Kate Hush (image via Cooler Gallery)

Kate Hush (image via Cooler Gallery)

Female Behavior
Opening Tuesday January 10 at Cooler Gallery, 7 pm to 10 pm. On view through January 31. 

Firstly, let’s discuss this gallery’s name. Sure, it sounds sort of pompous, in a cooler-than-you kind of way, and maybe that’s what they think of themselves. But the origin of this gallery is actually, well, cool. It exists within a “repurposed industrial icebox” in the Brooklyn Navy Yard, so it really is a cooler gallery. Plus, it seeks to display work that involves elements of manufacturing, so it’s aware of its roots. But enough about the gallery, let’s get to the show: artist Kate Hush makes massive sculptures of neon light, and what she is particularly trying to capture in her solo show, Female Behavior, are women and their so-called “wicked ways.” She writes of light being produced when bonds are broken, such as the cutting of a diamond, so she has crafted female silhouettes to portray those who are seen as cruel and conniving simply for being “sharp” or for cutting ties with a man who will then call her crazy. May women burn bright and powerful as much as they can, especially now.

(flyer via Fort Gansevoort)

(flyer via Fort Gansevoort)

New Work
Opening Wednesday January 11 at Fort Gansevoort, 6 pm to 9 pm.

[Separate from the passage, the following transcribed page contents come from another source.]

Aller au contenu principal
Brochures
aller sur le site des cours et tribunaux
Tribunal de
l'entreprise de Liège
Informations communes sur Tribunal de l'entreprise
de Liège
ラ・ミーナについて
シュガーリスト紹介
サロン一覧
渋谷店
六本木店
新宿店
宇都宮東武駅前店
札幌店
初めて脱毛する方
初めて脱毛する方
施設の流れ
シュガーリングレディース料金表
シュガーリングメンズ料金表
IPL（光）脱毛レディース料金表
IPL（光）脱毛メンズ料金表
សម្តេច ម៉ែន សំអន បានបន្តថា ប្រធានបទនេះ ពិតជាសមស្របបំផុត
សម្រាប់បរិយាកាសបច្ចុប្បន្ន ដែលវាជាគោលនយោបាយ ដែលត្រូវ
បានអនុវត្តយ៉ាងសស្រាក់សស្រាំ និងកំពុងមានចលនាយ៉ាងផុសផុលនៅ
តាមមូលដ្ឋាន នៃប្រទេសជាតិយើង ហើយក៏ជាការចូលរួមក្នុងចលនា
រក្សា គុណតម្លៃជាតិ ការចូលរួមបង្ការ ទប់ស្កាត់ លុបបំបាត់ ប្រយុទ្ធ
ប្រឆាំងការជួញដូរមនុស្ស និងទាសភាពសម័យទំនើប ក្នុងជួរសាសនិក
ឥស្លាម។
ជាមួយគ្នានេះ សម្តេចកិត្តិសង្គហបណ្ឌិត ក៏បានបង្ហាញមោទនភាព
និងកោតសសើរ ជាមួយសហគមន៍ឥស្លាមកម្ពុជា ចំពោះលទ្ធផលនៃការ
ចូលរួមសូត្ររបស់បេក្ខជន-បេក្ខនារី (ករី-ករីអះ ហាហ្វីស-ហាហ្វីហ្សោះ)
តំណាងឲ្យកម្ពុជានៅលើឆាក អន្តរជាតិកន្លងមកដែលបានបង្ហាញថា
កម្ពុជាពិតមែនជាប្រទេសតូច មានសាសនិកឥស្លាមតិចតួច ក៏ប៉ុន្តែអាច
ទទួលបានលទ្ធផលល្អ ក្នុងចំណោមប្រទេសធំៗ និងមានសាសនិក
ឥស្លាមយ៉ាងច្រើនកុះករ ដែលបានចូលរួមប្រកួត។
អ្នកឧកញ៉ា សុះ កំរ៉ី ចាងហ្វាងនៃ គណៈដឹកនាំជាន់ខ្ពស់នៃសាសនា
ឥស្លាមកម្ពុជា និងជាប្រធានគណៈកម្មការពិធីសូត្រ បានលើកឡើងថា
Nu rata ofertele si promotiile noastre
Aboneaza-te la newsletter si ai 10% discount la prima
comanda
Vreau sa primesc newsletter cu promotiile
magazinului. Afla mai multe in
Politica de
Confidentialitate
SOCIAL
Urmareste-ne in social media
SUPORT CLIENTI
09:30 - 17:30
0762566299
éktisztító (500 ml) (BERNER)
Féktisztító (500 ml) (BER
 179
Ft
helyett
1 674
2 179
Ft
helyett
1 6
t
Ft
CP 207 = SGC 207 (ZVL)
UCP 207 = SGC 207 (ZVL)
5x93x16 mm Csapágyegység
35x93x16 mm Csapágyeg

On view through February 7. 

Painter Alan Cote has some new work for you at Meatpacking gallery Fort Gansevoort. A lot of it may look very similar, but that’s sort of Cote’s thing. His focus is on color-drenched two-panel works featuring repeating geometric patterns spaced across bright backgrounds with subtle variations in tone or shape. The 1937-born artist spent the first part of his career working in Tribeca and has been exhibiting since 1970, with works in the permanent collections of MoMA, the Whitney, the Guggenheim, and others. This will be an interesting chance to get a closer look at the process of a prolific abstract painter in a smaller, gallery setting, as the New Work show will be an assortment of gouache color studies, 2D drawings, and large-scale paintings.

Jonny Detiger (image via Howl! Happening / Facebook)

Jonny Detiger (image via Howl! Happening / Facebook)

Amplified Space
Opening Thursday January 12 at Howl Happening, 6 pm to 9 pm. On view through February 9. 

Holland-born artist and designer Jonny Detiger has brought a whole new environment into East Village space Howl Happening for this upcoming show, and it’s an environment that appears to be a whole lot brighter and more playful than the state of the world nowadays. The artist has assembled Plexiglas sculptures in a variety of colors to create a room one can walk around in, one that is constantly shifting in color to the point where it could feel like you are submerged in a kaleidoscope. There will be various smaller art pieces placed on and around the Plexiglas, so there will be no shortage of stuff to look at. And maybe even stuff to smell; it’s been said that Detiger’s work engages as many of the five senses as possible. Plus, his work seeks to “explore the human condition of happiness” as well as heighten the feeling, so if you’re having a bad day, pop on over to East 1st Street for a smile or two.

(image via Magdalen Wong / Facebook)

(image via Magdalen Wong / Facebook)

House Work
Opening Friday January 13 at 437 Pulaski Street, 7 pm to 9 pm. 

Office space can be expensive, and even coworking spaces can seem unaffordable. I mean, is the notion of free coffee really worth the price tag? So, many people elect to work from home. Artist Alison Owen has interpreted this in a rather unique way, in that she takes homes and other domestic spaces and works to turn them into art pieces. This is accomplished via selecting aspects of these spaces that seem mundane or disregarded and adding special touches to them, whether it be highlighting the shadows that play across the wall with outlines of string and tape, or creating new textures on familiar surfaces. This, the artist hopes, will encourage individuals look differently at the places they exist regularly in. At the opening reception, there will be an additional performance by multimedia artist Sarah Dittrich, who will “turn elements of the living space into a musical instrument activated by viewers’s movement through the space.”